• **Work to be completed**
List all the lines in these records that hold "cette".

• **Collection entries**
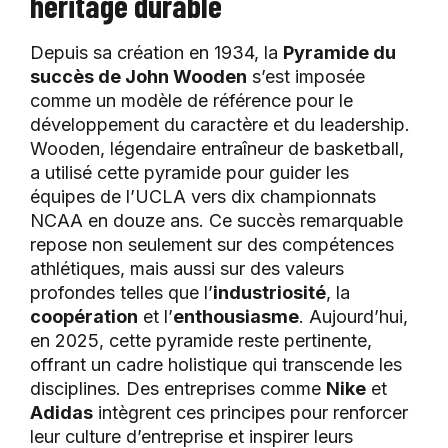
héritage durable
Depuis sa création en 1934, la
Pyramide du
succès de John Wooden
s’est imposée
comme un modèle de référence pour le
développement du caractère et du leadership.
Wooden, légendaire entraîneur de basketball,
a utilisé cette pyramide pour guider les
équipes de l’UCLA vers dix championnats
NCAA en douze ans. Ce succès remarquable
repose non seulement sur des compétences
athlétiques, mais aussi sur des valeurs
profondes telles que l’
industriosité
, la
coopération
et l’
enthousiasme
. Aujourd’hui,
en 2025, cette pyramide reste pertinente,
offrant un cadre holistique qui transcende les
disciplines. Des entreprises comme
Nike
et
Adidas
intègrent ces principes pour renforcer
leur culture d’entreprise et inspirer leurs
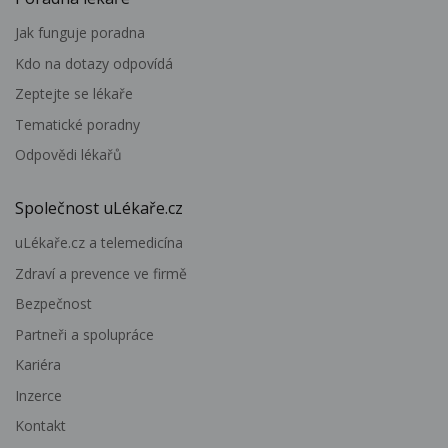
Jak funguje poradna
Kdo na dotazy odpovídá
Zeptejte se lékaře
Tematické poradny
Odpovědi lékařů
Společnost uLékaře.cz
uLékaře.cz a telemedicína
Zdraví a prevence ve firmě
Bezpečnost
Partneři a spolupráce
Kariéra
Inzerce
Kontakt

---

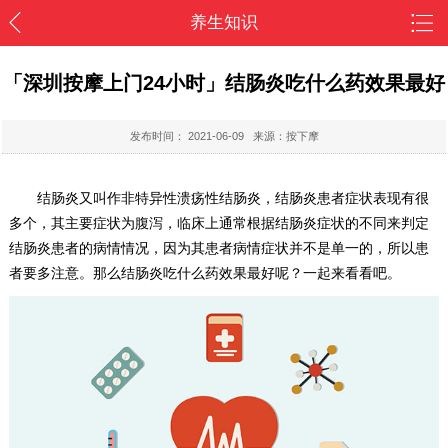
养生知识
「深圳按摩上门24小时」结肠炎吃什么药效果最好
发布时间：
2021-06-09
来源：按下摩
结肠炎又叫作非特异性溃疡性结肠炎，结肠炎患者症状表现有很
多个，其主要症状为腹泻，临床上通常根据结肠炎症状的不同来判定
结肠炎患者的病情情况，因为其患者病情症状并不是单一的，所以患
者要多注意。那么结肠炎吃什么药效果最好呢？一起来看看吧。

• **Task result**
a utilisé cette pyramide pour guider les
en 2025, cette pyramide reste pertinente,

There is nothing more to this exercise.